Green goblin - 7 months ago 39

C Question

Approach 1:

C(n,r) = n!/(n-r)!r!

Approach 2:

In the book Combinatorial Algorithms by wilf, i have found this:

C(n,r) can be written as

`C(n-1,r) + C(n-1,r-1)`

e.g.

`C(7,4) = C(6,4) + C(6,3)`

= C(5,4) + C(5,3) + C(5,3) + C(5,2)

. .

. .

. .

. .

After solving

= C(4,4) + C(4,1) + 3*C(3,3) + 3*C(3,1) + 6*C(2,1) + 6*C(2,2)

As you can see, the final solution doesn't need any multiplication. In every form C(n,r), either n==r or r==1.

Here is the sample code i have implemented:

`int foo(int n,int r)`

{

if(n==r) return 1;

if(r==1) return n;

return foo(n-1,r) + foo(n-1,r-1);

}

See output here.

In the approach 2, there are overlapping sub-problems where we are calling recursion to solve the same sub-problems again. We can avoid it by using Dynamic Programming.

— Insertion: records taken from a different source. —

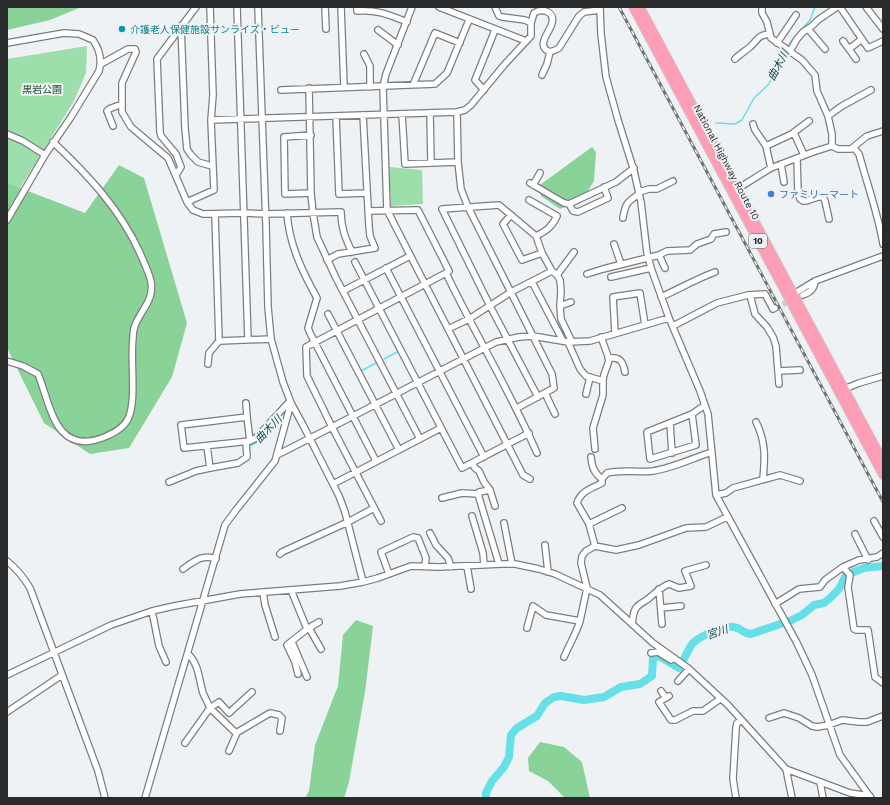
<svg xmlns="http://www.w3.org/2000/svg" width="890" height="805" viewBox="0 0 890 805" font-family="'Work Sans','Noto Sans JP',sans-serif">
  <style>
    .green { fill: #9ddfaa }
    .forest { fill: #89d298 }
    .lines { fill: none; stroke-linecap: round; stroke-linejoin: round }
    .stream { stroke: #66e0e8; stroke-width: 1.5 }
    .river { stroke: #66e0e8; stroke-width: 8 }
    .minor-tunnel { stroke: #c7cacd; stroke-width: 5.5; stroke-dasharray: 5.5 3; stroke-linecap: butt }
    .minor-casing { stroke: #7b7e80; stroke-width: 8 }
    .highway-casing { stroke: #ccc; stroke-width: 10 }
    .minor { stroke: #fff; stroke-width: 5.5 }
    .highway { stroke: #fe9db6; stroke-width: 8 }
    .rail-casing { stroke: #707274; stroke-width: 3 }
    .rail { stroke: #eef2f5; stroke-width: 1.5; stroke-dasharray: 4.5; stroke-linecap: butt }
    .culture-dot { fill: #0f9aa8; stroke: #eef2f5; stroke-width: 1.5 }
    .shop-dot { fill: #3f7fe0; stroke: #eef2f5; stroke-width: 1.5 }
    .labels { text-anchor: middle; stroke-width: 4; stroke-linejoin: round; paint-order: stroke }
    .shield { fill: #eef2f5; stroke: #646668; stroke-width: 1 }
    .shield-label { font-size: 9px; font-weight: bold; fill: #292a2c }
    .culture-label { font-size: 10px; fill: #0d838f; stroke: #eef2f5; text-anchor: start }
    .park-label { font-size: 10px; fill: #194d28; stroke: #eef2f5 }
    .street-label { font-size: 10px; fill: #292a2c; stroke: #eef2f5 }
    .shop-label { font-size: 10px; fill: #366cbe; stroke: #eef2f5; text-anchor: start }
    .water-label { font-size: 11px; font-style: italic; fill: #154c4f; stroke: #eef2f5 }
  </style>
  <rect width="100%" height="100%" fill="#eef2f5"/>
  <path class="green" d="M87,46L86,73L74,101L7,209V59Z
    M389,167L422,170L423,204L391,206Z"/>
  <path class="forest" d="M7,7H80L79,8L50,20L7,30Z
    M592,147L596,152L594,181L583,199L560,209L541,196L540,185Z
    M119,165L144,178L187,323L172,377L129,448L90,454L44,423L7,348V183L85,213Z
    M356,620L373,626L365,692L349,782L344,798H305L309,791L315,745L338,686L343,635Z
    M540,742L564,747L582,762L590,798H565L548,781L529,771L528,758Z"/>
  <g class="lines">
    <path class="stream" d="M787,47L793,39L810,20L815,7
      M716,123L735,124L742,120L754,98L769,84L776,67L785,51
      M384,359L399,351
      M361,371L376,363
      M250,446L256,443L285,411"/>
    <path class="river" d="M486,798V793L492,781L504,767L509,757L511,735L517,728L537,716L545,703L554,697L561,696L584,700L604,697L621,687L640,684L652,676L653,658L659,656L679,668C684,660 688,649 693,643C700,636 725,625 734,627C741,628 744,634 751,634L792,620L802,615L814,605L824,603L830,598L839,589L846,575L864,568L883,566"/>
    <path class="minor-tunnel" d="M775,308L803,295"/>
    <defs>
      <path id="minor" d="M237,7L248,340
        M258,7L266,225L268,307L271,339L283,382L291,403L303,425L339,496L345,512L363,582
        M325,7L326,29
        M341,7L344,87
        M357,7V11C378,10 387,14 407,22
        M412,7L386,74L383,87L387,210L523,475L530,479
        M439,7L526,41
        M495,7L499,16L502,17L525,20L531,23
        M600,7L601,34L606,77L618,120L634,171L641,202L647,253L651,268L669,318L700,391L708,414L716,495L797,643L812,675L840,755L871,798
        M762,7V13L767,22L771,38L802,60L815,75L817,91L828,116L832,134V146
        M840,7L868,48L883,41
        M866,7L883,29
        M181,26L185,128L187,149L191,155L198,162L212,166
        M808,29L825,49
        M378,30L398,45
        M843,41L849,49
        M7,43L64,33L79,34L93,40C100,50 102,60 99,71L71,117L45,155L7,220
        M777,43L796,15
        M790,51L797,39L803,32L812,26L818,20L837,7
        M364,54L370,66V87
        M735,59C739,55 745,51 750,47C758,40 757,35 770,34
        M856,59L849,49L862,39
        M101,64L128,49H135L136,52L122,83V112L131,127L168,158L187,202L193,210L203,214L243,213L266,214L341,212C341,227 345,238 352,252
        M542,75L547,64L550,52
        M413,85L435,33L460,43
        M309,88L311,193L313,213L317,237L336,278L420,439
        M281,90L435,84L447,73L469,20
        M484,90L475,80L495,30
        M457,112L458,162L461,189L468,207L552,374L554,388L517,408
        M430,113L431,163
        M402,114L405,164L458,162
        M336,116L339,194L367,193
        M828,116L842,106L871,90
        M211,120L457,112L465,110L471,105L505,64L531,36V23L534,13C542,8 555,11 552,23C551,30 536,45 548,51C552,53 555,50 559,48L579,16L584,12L600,10
        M753,124L755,130L766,146L771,168
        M113,126L107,111L109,109L122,104
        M793,133L809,121
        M7,134L23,141L45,155
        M311,135L284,137L285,194L311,193
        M766,146L794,133L804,155
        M854,148L859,154C867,184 878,213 883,244
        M797,158L798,193L800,199L803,201C810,202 816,195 823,197L825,201L829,219
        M781,164L784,182
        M176,175L181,167L176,154L161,136L160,132L157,59L196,7
        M530,183L564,203L569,204L616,182L634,168
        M533,185L540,173
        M734,191L771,168L813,152L832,146L838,149H851L867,136L883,131
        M639,192L649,189H657L673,181
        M529,200L557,216C552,227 546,231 536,236
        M187,202L214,190L211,120L213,95L210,7
        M569,204L573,211L578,212L608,198L604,187
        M368,211L418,210L449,271L446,273C475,334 510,391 537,453
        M287,213C289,244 302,271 317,298L308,328L310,333L376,461
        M215,214L219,341L271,339
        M511,215L503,224L522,260L542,253
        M623,218C625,204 627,202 639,194
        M614,244L621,264
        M659,255L667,251L690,250L697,244L711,239L714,234L726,232
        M327,260L338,254L375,248L370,236L369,226L363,115
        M355,262L462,468L529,433
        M386,268L484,457
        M587,274L603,269L659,255L665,268
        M557,275L574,252
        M611,277L651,268
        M532,282L563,341
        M343,291L410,256
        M750,295L755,314L767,327L773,337L776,346L779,384
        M792,295L815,281L883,256
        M803,295C811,292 814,289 815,281
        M661,297C679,289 696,279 715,272
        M560,306L571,302
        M328,314L399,450
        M673,326L717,303L748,295L765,294L773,309L775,308
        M448,329L469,319L511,292L552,271
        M615,333L613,297L640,293L645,325
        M601,337L609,359C608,367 603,373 603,381
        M568,342L580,369L586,376L603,381V395L593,428L595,449
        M608,358C620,357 623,361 625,372
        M7,361L23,366L38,374C51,406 55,455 102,438C112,434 123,429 128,419C137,401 130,360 133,338C133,333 134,327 136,323C143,308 154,299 151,282C149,272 144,263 140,253C120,209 88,175 53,142
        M208,364L209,353L219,341
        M778,371L800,370
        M842,390L859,383L883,376
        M545,393L555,414
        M586,394L590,377
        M538,397L490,306L442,209L499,205L536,236L542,253L552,271L557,275L560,280L561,291L560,306L561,319L572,342
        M246,403L247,417
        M692,414L696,445L650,459L647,432L692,414L705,405
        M756,422C766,442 765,458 763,479
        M670,423L672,453
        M250,441L247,417L181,425L184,448L250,441L256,438L290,401
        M207,446L210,468L238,463L247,457L246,442
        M277,455L332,427L496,342L519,337L533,336L568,342L590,341L669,318
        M591,457C592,467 594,473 602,479
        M472,463L475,468L479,471L484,482L490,490L495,506
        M169,482L196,471L210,468
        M333,484L441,428
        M490,490L479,492L478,494L499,564
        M716,495L726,493L733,488L780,475L800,481
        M442,498L462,493L478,494
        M472,516L483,553L484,565
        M381,521L332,427L307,376L306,347L446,273
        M874,521L883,537
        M504,523L512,564
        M589,524L622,508
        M430,533L436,545L448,558L451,567
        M855,534L868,560
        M545,545L548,572
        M595,546L589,524L577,503C581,491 592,488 602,483V479L607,473C622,469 637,473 653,471C673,468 693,458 712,452
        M280,554L282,552L348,522L374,508
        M7,561C17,569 24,578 30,588L98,771L105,798
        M467,566L471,589
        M843,567L850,575L848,587L854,629L856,630H868L875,677L883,683
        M183,569C194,561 202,554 216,559
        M389,574L381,552L413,537L418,538L426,558L425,566
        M659,589L662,624
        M291,590L307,629L287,645L295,662L298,674
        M263,592L265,605L275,637
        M775,604L799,589L820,587L825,580L843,567L859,560L877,557L883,553
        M661,608L681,606
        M152,611L159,646L166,662
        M632,624C633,619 633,612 636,608C639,604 644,602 648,599C655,593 661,587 669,584L679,588L691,586L685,571L706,565
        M309,628L321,649
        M527,628L533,606L546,615L580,621L587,588L581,563L582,556L586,551L595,546L616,550L639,545L686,528L706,527L727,517
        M307,629L319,622
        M292,642L307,677
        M651,653L658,652L671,660
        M188,654C199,664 199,680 203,693C205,698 208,703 210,708L219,702L229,713L252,692
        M564,657C569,645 576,634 580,621
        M7,675L111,625L152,611L174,606L240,594L340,586L363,582L378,578L411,566L438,567L502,564H515L539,569L555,574L600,595L653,643L688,668L728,705L786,769L850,793L870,796
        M678,681L689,669
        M661,691L666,698
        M669,696L659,702L671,720H675L693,711H703L720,699
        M7,712L62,675
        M769,718L784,713L799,718L812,726L817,727L829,725L842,720L859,722H867L883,716
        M185,743L210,708L236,733L270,713L279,715L282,718L280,731
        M229,751L236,735V733
        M786,769L792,798
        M820,782L823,798
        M145,798L225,525L236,510L275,461L291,403
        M736,798L733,779L736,728L737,723L741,721"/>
      <path id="highway" d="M633,7L883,475
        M640,7L883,461"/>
    </defs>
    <use href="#minor" class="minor-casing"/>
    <use href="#highway" class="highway-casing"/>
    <use href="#minor" class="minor"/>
    <use href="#highway" class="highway"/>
    <defs>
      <path id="rail" d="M619,7L883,502"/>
    </defs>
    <use href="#rail" class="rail-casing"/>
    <use href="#rail" class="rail"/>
  </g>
  <circle class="culture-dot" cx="122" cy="29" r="4"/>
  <circle class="shop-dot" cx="771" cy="194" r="4"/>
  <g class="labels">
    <rect class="shield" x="749" y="234" width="18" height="14" rx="3"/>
    <g class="shield-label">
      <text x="758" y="244">10</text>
    </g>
    <g class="culture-label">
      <text x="130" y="33">介護老人保健施設サンライズ・ビュー</text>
    </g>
    <g class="park-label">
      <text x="42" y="93">黒岩公園</text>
    </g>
    <g class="street-label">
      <text transform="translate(727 162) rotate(62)" y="4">National Highway Route 10</text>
    </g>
    <g class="shop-label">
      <text x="779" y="198">ファミリーマート</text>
    </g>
    <g class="water-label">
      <text transform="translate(778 65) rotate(-62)" y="4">曲木川</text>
      <text transform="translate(268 429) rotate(-46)" y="4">曲木川</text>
      <text transform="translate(717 632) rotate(-19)" y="4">宮川</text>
    </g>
  </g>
  <rect width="890" height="805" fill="none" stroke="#292a2c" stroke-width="16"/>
</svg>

I want to know which is the better way to calculate C(n,r)?.

Answer

Both approaches will save time, but the first one is very prone to integer overflow.

**Approach 1:**

This approach will generate result in shortest time (in at most `n/2`

iterations), and the possibility of overflow can be reduced by doing the multiplications carefully:

```
long long C(int n, int r) {
if(r > n / 2) r = n - r; // because C(n, r) == C(n, n - r)
long long ans = 1;
int i;
for(i = 1; i <= r; i++) {
ans *= n - r + i;
ans /= i;
}
return ans;
}
```

This code will start multiplication of the numerator from the smaller end, and as the product of any `k`

consecutive integers is divisible by `k!`

, there will be no divisibility problem. But the possibility of overflow is still there, another useful trick may be dividing `n - r + i`

and `i`

by their GCD before doing the multiplication and division (and *still* overflow may occur).

**Approach 2:**

In this approach, you'll be actually building up the Pascal's Triangle. The dynamic approach is much faster than the recursive one (the first one is `O(n^2)`

while the other is exponential). However, you'll need to use `O(n^2)`

memory too.

```
# define MAX 100 // assuming we need first 100 rows
long long triangle[MAX + 1][MAX + 1];
void makeTriangle() {
int i, j;
// initialize the first row
triangle[0][0] = 1; // C(0, 0) = 1
for(i = 1; i < MAX; i++) {
triangle[i][0] = 1; // C(i, 0) = 1
for(j = 1; j <= i; j++) {
triangle[i][j] = triangle[i - 1][j - 1] + triangle[i - 1][j];
}
}
}
long long C(int n, int r) {
return triangle[n][r];
}
```

Then you can look up any `C(n, r)`

in `O(1)`

time.

If you need a particular `C(n, r)`

(i.e. the full triangle is not needed), then the memory consumption can be made `O(n)`

by overwriting the same row of the triangle, top to bottom.

```
# define MAX 100
long long row[MAX + 1]; // initialized with 0's by default
int C(int n, int r) {
int i, j;
// initialize by the first row
row[0] = 1; // this is the value of C(0, 0)
for(i = 1; i <= n; i++) {
for(j = i; j > 0; j--) {
// from the recurrence C(n, r) = C(n - 1, r - 1) + C(n - 1, r)
row[j] += row[j - 1];
}
}
return row[r];
}
```

The inner loop is started from the end to simplify the calculations. If you start it from index 0, you'll need another variable to store the value being overwritten.